Rewrite the listing below, changing "Aztec Hotel & Spa" to "Aztec Hotel and Spa" everywhere it appears and leaving every other line untouched. Don't include the pictures in your answer.

(Page-level text extractions)
....................
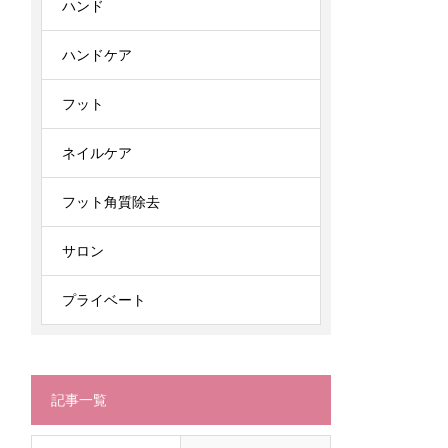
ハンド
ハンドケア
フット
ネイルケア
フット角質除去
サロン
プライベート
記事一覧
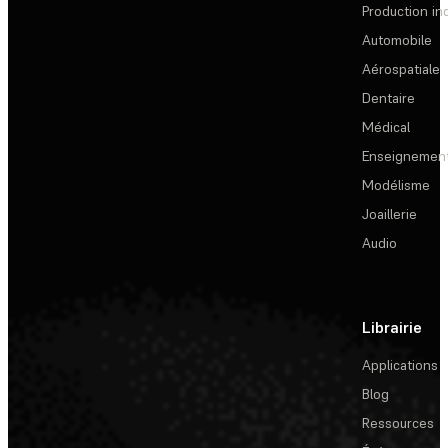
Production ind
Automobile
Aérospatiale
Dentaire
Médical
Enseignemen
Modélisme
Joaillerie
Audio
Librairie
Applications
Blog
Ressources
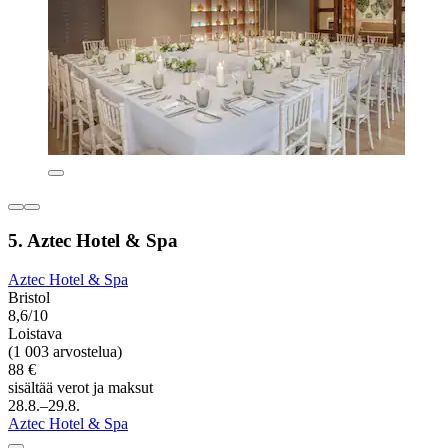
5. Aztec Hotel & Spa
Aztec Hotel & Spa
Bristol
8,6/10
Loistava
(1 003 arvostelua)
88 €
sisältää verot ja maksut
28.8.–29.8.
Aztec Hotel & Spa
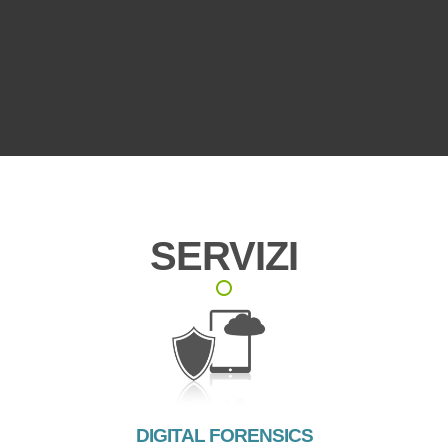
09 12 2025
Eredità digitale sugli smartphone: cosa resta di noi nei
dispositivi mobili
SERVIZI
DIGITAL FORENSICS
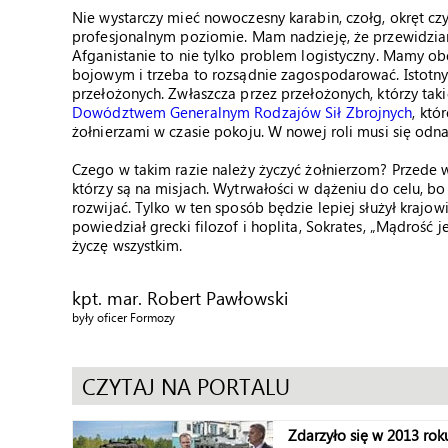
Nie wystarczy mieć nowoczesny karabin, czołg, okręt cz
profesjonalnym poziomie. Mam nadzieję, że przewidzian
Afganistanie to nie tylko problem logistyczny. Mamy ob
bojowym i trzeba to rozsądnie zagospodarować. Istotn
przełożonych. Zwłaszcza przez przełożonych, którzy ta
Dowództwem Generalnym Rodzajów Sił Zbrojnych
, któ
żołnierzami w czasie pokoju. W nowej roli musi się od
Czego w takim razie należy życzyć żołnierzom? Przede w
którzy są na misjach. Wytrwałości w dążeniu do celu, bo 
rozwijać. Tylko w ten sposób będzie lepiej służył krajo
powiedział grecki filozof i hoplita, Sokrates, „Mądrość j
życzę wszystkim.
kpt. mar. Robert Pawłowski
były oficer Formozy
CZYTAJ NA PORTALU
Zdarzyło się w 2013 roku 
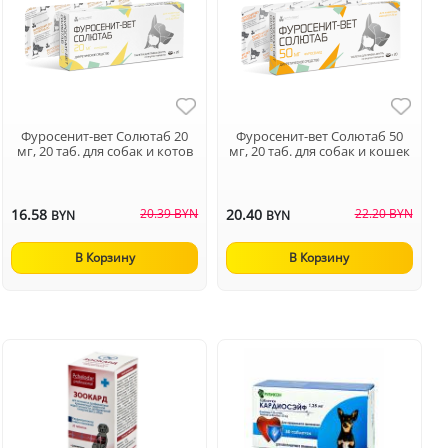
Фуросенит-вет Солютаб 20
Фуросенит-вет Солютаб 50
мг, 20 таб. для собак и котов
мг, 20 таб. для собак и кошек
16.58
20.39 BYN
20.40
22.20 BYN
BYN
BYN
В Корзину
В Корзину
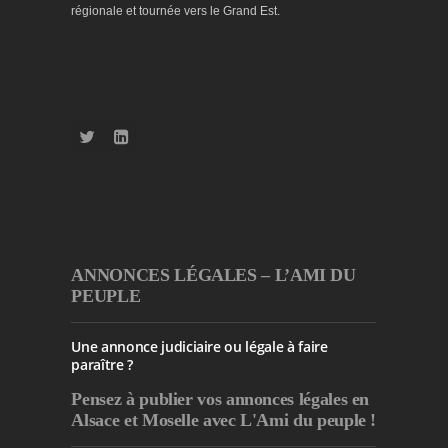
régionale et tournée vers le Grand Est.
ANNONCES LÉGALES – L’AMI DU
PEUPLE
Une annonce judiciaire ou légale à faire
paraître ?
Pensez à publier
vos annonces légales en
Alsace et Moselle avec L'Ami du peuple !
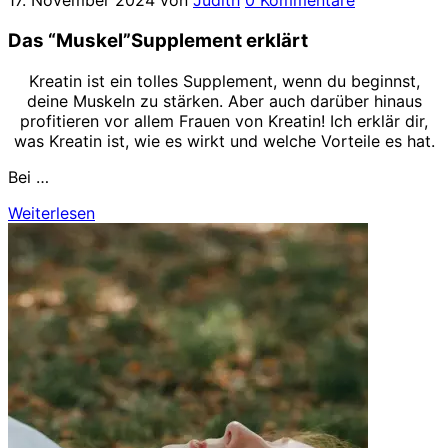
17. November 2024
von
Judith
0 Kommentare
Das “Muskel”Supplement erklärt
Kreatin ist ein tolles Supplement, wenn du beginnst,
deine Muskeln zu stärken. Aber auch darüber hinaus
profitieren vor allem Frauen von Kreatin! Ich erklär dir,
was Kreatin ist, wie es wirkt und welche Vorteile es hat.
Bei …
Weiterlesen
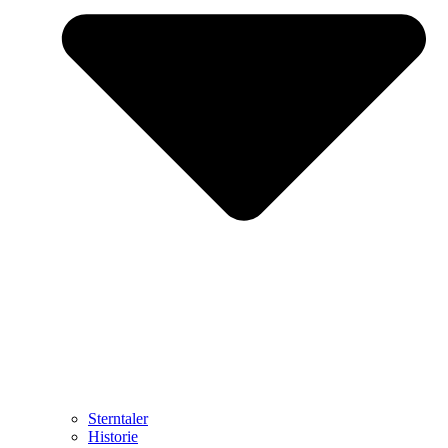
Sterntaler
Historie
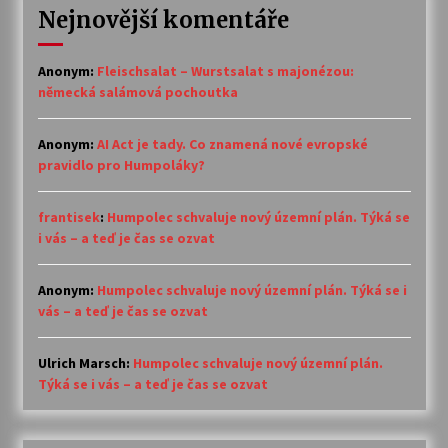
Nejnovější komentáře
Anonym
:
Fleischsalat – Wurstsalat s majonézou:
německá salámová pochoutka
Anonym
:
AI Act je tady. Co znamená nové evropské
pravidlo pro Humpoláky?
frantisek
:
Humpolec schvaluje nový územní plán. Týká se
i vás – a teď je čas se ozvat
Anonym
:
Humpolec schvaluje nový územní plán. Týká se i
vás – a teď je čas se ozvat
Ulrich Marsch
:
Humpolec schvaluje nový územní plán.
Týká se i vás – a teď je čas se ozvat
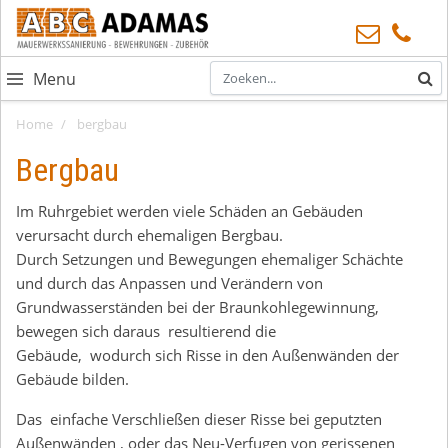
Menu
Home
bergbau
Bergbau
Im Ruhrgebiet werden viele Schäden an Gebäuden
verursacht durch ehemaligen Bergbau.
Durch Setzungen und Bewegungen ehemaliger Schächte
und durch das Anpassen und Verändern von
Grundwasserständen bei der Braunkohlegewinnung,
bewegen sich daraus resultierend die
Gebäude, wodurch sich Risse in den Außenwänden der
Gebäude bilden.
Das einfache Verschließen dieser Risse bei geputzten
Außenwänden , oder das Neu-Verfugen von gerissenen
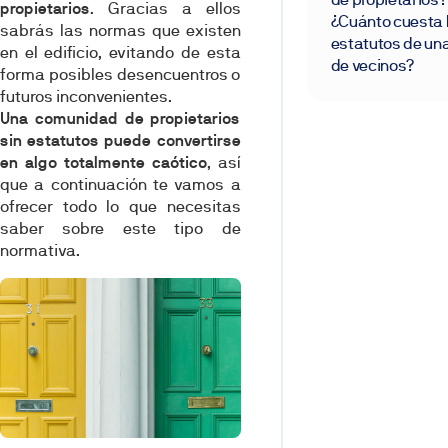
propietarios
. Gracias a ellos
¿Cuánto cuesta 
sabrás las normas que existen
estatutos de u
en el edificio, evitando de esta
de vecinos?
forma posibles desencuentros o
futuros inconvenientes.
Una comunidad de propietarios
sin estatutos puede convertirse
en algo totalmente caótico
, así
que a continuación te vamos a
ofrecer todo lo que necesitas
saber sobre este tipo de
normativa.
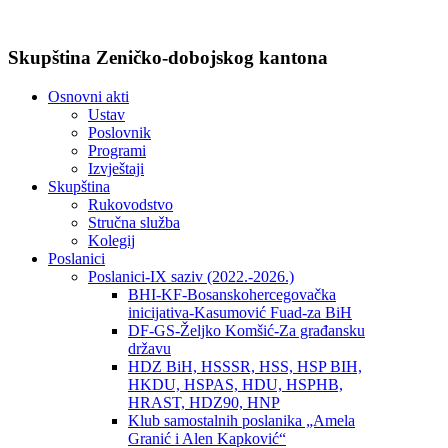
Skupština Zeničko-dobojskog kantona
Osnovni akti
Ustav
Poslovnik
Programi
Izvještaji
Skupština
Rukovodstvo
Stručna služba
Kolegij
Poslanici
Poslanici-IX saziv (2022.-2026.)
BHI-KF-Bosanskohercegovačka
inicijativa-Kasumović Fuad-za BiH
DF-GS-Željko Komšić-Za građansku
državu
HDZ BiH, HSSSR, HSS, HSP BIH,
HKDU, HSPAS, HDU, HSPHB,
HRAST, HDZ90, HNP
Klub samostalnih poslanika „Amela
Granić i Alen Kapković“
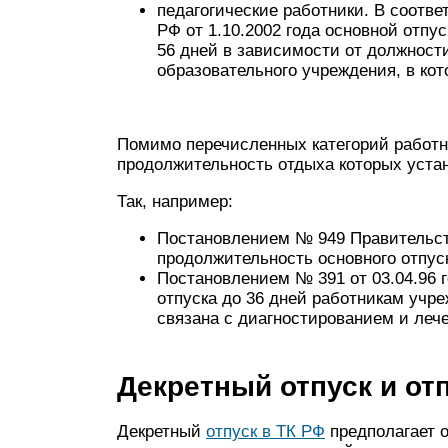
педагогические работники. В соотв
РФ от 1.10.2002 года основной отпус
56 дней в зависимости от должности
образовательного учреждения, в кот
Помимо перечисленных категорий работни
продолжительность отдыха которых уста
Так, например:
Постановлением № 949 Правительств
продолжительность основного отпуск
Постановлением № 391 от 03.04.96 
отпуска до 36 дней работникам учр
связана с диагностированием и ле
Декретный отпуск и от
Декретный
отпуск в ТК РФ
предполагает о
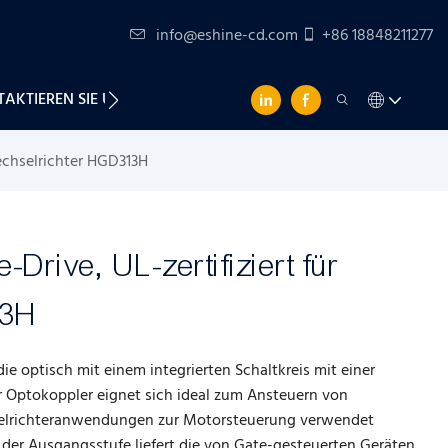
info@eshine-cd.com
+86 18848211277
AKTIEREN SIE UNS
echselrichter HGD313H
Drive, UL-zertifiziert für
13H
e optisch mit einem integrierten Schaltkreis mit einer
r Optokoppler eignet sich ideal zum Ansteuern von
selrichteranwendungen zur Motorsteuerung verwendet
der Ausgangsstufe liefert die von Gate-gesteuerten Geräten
....................
▶ [YOUR SOLUTION]:
ハンド
ハンドケア
フット
ネイルケア
フット角質除去
サロン
プライベート
記事一覧
Production ind
Automobile
Aérospatiale
Dentaire
Médical
Enseignemen
Modélisme
Joaillerie
Audio
Librairie
Applications
Blog
Ressources
5. Aztec Hotel and Spa
Aztec Hotel and Spa
Bristol
8,6/10
Loistava
(1 003 arvostelua)
88 €
sisältää verot ja maksut
28.8.–29.8.
Aztec Hotel and Spa
09 12 2025
Eredità digitale sugli smartphone: cosa resta di noi nei
dispositivi mobili
SERVIZI
DIGITAL FORENSICS
Nie wystarczy mieć nowoczesny karabin, czołg, okręt cz
profesjonalnym poziomie. Mam nadzieję, że przewidzian
Afganistanie to nie tylko problem logistyczny. Mamy ob
bojowym i trzeba to rozsądnie zagospodarować. Istotn
przełożonych. Zwłaszcza przez przełożonych, którzy ta
Dowództwem Generalnym Rodzajów Sił Zbrojnych
, któ
żołnierzami w czasie pokoju. W nowej roli musi się od
Czego w takim razie należy życzyć żołnierzom? Przede w
którzy są na misjach. Wytrwałości w dążeniu do celu, bo 
rozwijać. Tylko w ten sposób będzie lepiej służył krajo
powiedział grecki filozof i hoplita, Sokrates, „Mądrość j
życzę wszystkim.
kpt. mar. Robert Pawłowski
były oficer Formozy
CZYTAJ NA PORTALU
Zdarzyło się w 2013 roku 
Фуросенит-вет Солютаб 20
Фуросенит-вет Солютаб 50
мг, 20 таб. для собак и котов
мг, 20 таб. для собак и кошек
16.58
20.39 BYN
20.40
22.20 BYN
BYN
BYN
В Корзину
В Корзину
régionale et tournée vers le Grand Est.
ANNONCES LÉGALES – L’AMI DU
PEUPLE
Une annonce judiciaire ou légale à faire
paraître ?
Pensez à publier
vos annonces légales en
Alsace et Moselle avec L'Ami du peuple !
17. November 2024
von
Judith
0 Kommentare
Das “Muskel”Supplement erklärt
Kreatin ist ein tolles Supplement, wenn du beginnst,
deine Muskeln zu stärken. Aber auch darüber hinaus
profitieren vor allem Frauen von Kreatin! Ich erklär dir,
was Kreatin ist, wie es wirkt und welche Vorteile es hat.
Bei …
Weiterlesen
Sterntaler
Historie
Nejnovější komentáře
Anonym
:
Fleischsalat – Wurstsalat s majonézou:
německá salámová pochoutka
Anonym
:
AI Act je tady. Co znamená nové evropské
pravidlo pro Humpoláky?
frantisek
:
Humpolec schvaluje nový územní plán. Týká se
i vás – a teď je čas se ozvat
Anonym
:
Humpolec schvaluje nový územní plán. Týká se i
vás – a teď je čas se ozvat
Ulrich Marsch
:
Humpolec schvaluje nový územní plán.
Týká se i vás – a teď je čas se ozvat
Menu
Home
bergbau
Bergbau
Im Ruhrgebiet werden viele Schäden an Gebäuden
verursacht durch ehemaligen Bergbau.
Durch Setzungen und Bewegungen ehemaliger Schächte
und durch das Anpassen und Verändern von
Grundwasserständen bei der Braunkohlegewinnung,
bewegen sich daraus resultierend die
Gebäude, wodurch sich Risse in den Außenwänden der
Gebäude bilden.
Das einfache Verschließen dieser Risse bei geputzten
Außenwänden , oder das Neu-Verfugen von gerissenen
propietarios
. Gracias a ellos
¿Cuánto cuesta 
sabrás las normas que existen
estatutos de u
en el edificio, evitando de esta
de vecinos?
forma posibles desencuentros o
futuros inconvenientes.
Una comunidad de propietarios
sin estatutos puede convertirse
en algo totalmente caótico
, así
que a continuación te vamos a
ofrecer todo lo que necesitas
saber sobre este tipo de
normativa.
Skupština Zeničko-dobojskog kantona
Osnovni akti
Ustav
Poslovnik
Programi
Izvještaji
Skupština
Rukovodstvo
Stručna služba
Kolegij
Poslanici
Poslanici-IX saziv (2022.-2026.)
BHI-KF-Bosanskohercegovačka
inicijativa-Kasumović Fuad-za BiH
DF-GS-Željko Komšić-Za građansku
državu
HDZ BiH, HSSSR, HSS, HSP BIH,
HKDU, HSPAS, HDU, HSPHB,
HRAST, HDZ90, HNP
Klub samostalnih poslanika „Amela
Granić i Alen Kapković“
педагогические работники. В соотв
РФ от 1.10.2002 года основной отпус
56 дней в зависимости от должности
образовательного учреждения, в кот
Помимо перечисленных категорий работни
продолжительность отдыха которых уста
Так, например:
Постановлением № 949 Правительств
продолжительность основного отпуск
Постановлением № 391 от 03.04.96 
отпуска до 36 дней работникам учр
связана с диагностированием и ле
Декретный отпуск и от
Декретный
отпуск в ТК РФ
предполагает о
info@eshine-cd.com
+86 18848211277
AKTIEREN SIE UNS
echselrichter HGD313H
Drive, UL-zertifiziert für
13H
e optisch mit einem integrierten Schaltkreis mit einer
r Optokoppler eignet sich ideal zum Ansteuern von
selrichteranwendungen zur Motorsteuerung verwendet
der Ausgangsstufe liefert die von Gate-gesteuerten Geräten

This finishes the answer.